Para hablar del área del conocimiento sobre los sentimientos hay que remitirse a tres posibilidades de particular interés. La primera de ellas es la “empatía no diferencial”, la cual se caracteriza porque la expresión de los sentimientos de otra persona desencadena, de alguna forma, sentimientos iguales o parecidos en el niño pero sin que esos sentimientos inducidos se acompañen por ningún conocimiento social relevante. La segunda posibilidad es la “inferencia empática o diferencial”, el niño consigue inferir algo sobre el estado emocional de los otros, además de tener él mismo algún tipo de sentimiento asociado a la situación. La última posibilidad nos lleva a la “inferencia no empática”, que consiste en una inferencia sobre los sentimientos de los demás y no va acompañada por ningún sentimiento relevante en el propio niño o tal vez simplemente por ningún sentimiento. Pueden aparecer respuestas afectivas naturales y apropiadas ante los sentimientos de las personas. El niño también aprenderá a controlar y dar forma a su propia expresión afectiva, así como a detectar conductas similares en los demás.


Dentro de las diversas teorías existentes destacan dos. La primera de ellas es la de Harris y Olthof, los cuales proponen la existencia de tres niveles en la percepción de la emoción: : un nivel conductual, un nivel más cognitivo-mentalista y, situado entre ellos, un nivel intermedio, el nivel situacional. El primero de ellos es el relativo a los niños más pequeños, puesto que tienden a concebir las emociones de una forma conductista simple de E-R, es decir, tienden a pensar que si se produce una situación que produce emoción, la reacción emocional resultante seguro que será fácilmente perceptible, ya que no saben que pueden ocultarse los sentimientos. Por el contrario, los niños de más edad tienen una concepción más mentalista o cognitivista, en la que creen que los estados mentales median entre el E que produce la emoción y la R conductual o expresiva de la persona afectada. Esto significa que los niños más mayores perciben que una única situación puede provocar simultáneamente más de una emoción en una misma persona y que una misma situación puede provocar emociones diferentes en personas diferentes.


Estas concepciones diferentes conducen a diferenciar la forma en que los niños pequeños y los de más edad piensan respecto a la identificación, la regulación y los efectos de las emociones.
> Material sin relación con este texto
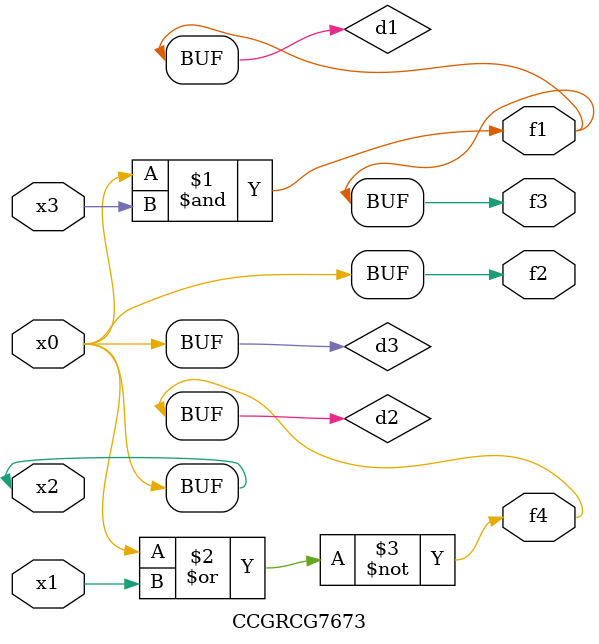
<source format=v>
module CCGRCG7673(
	input x0, x1, x2, x3,
	output f1, f2, f3, f4
);

	wire d1, d2, d3;

	and (d1, x2, x3);
	nor (d2, x0, x1);
	buf (d3, x0, x2);
	assign f1 = d1;
	assign f2 = d3;
	assign f3 = d1;
	assign f4 = d2;
endmodule

</source>
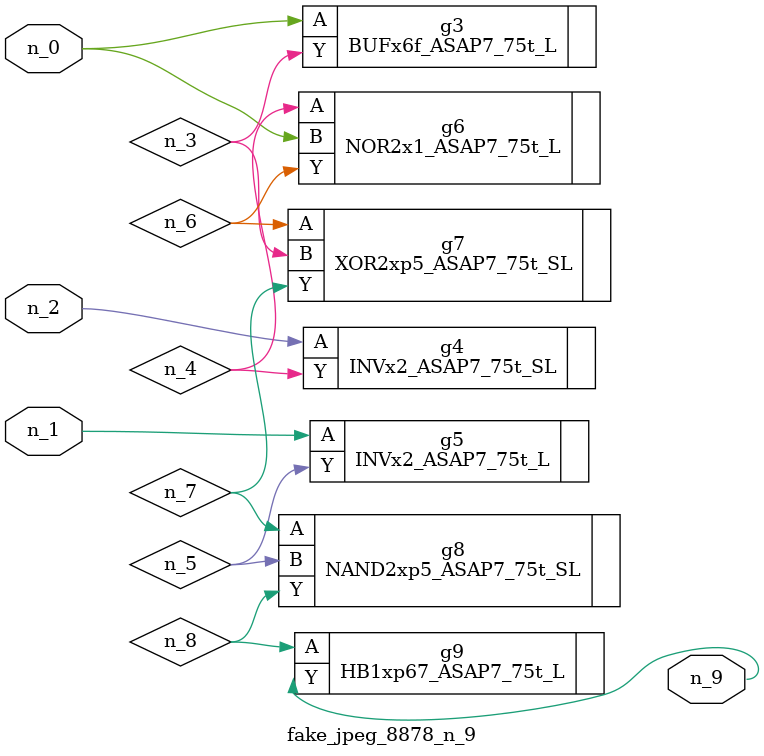
<source format=v>
module fake_jpeg_8878_n_9 (n_0, n_2, n_1, n_9);

input n_0;
input n_2;
input n_1;

output n_9;

wire n_3;
wire n_4;
wire n_8;
wire n_6;
wire n_5;
wire n_7;

BUFx6f_ASAP7_75t_L g3 ( 
.A(n_0),
.Y(n_3)
);

INVx2_ASAP7_75t_SL g4 ( 
.A(n_2),
.Y(n_4)
);

INVx2_ASAP7_75t_L g5 ( 
.A(n_1),
.Y(n_5)
);

NOR2x1_ASAP7_75t_L g6 ( 
.A(n_4),
.B(n_0),
.Y(n_6)
);

XOR2xp5_ASAP7_75t_SL g7 ( 
.A(n_6),
.B(n_3),
.Y(n_7)
);

NAND2xp5_ASAP7_75t_SL g8 ( 
.A(n_7),
.B(n_5),
.Y(n_8)
);

HB1xp67_ASAP7_75t_L g9 ( 
.A(n_8),
.Y(n_9)
);


endmodule
</source>
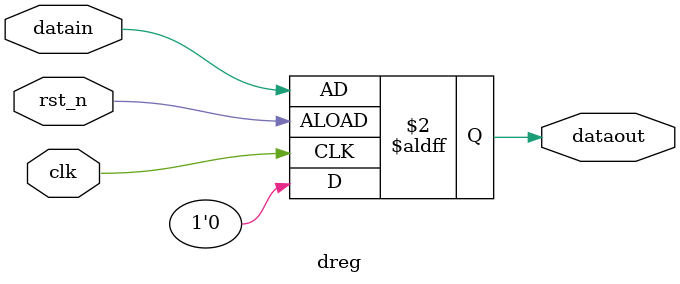
<source format=v>
module dreg(
	input	wire			clk,
	input	wire			rst_n,

	input	wire			datain,
	output	reg				dataout
);

	always @ (posedge clk or negedge rst_n) begin
		if (rst_n) begin
			dataout <= 1'b0;
		end
		else begin
			dataout <= datain;
		end
	end

endmodule

</source>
Por último, mencionar la aportación de Robert Selman, el cual describe cinco niveles evolutivos de toma de perspectiva social y estructura sus progresivas adquisiciones en dos grupos. En el primero de ellos (niveles 0 y 1), resalta el reconocimiento básico por otra parte de los niños pequeños de que las otras personas piensan, perciben o sienten lo mismo que ellos. Posteriormente, también aprenderán que las perspectivas conceptuales de los demás pueden ser diferentes de las propias y que éstas son potencialmente inferibles a partir de sus experiencias perceptivas o de otras pruebas indirectas. El segundo grupo de adquisiciones (niveles 2, 3 y 4), incluye el reconocimiento de que el pensamiento es potencialmente recursivo, es decir, que puede incluir o tomar por objeto otro pensamiento, el cual puede incluir o tomar por objeto otro pensamiento y este a su vez puede incluir simultáneamente otro más,… y así sucesivamente para crear cadenas de inferencia cada vez más extensas y complejas.